■ Exercise aim ■
Give the data again exactly as it appears, excluding any pictures.

Stored records

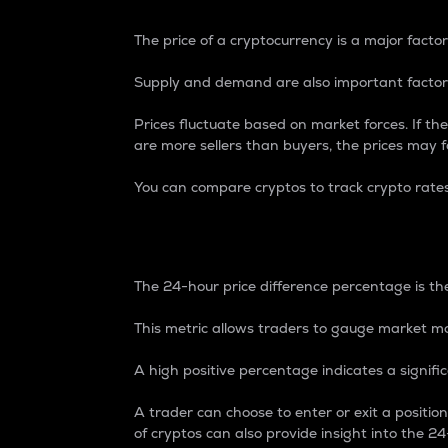
The price of a cryptocurrency is a major factor
Supply and demand are also important factors
Prices fluctuate based on market forces. If the
are more sellers than buyers, the prices may fa
You can compare cryptos to track crypto rate
24-Hour Price Differe
The 24-hour price difference percentage is the
This metric allows traders to gauge market m
A high positive percentage indicates a signif
A trader can choose to enter or exit a positi
of cryptos can also provide insight into the 24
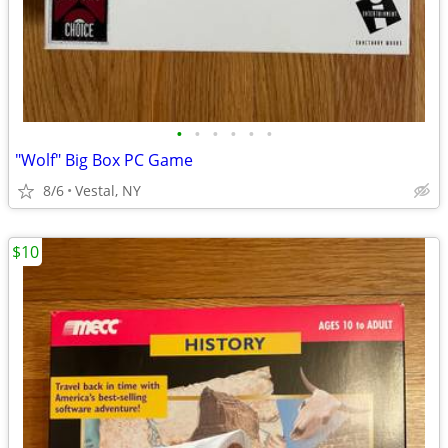
•
•
•
•
•
•
"Wolf" Big Box PC Game
8/6
Vestal, NY
$10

■ Response ■
The price of a cryptocurrency is a major factor
Supply and demand are also important factors
Prices fluctuate based on market forces. If the
are more sellers than buyers, the prices may fa
You can compare cryptos to track crypto rate
24-Hour Price Differe
The 24-hour price difference percentage is the
This metric allows traders to gauge market m
A high positive percentage indicates a signif
A trader can choose to enter or exit a positi
of cryptos can also provide insight into the 24
•
•
•
•
•
•
"Wolf" Big Box PC Game
8/6
Vestal, NY
$10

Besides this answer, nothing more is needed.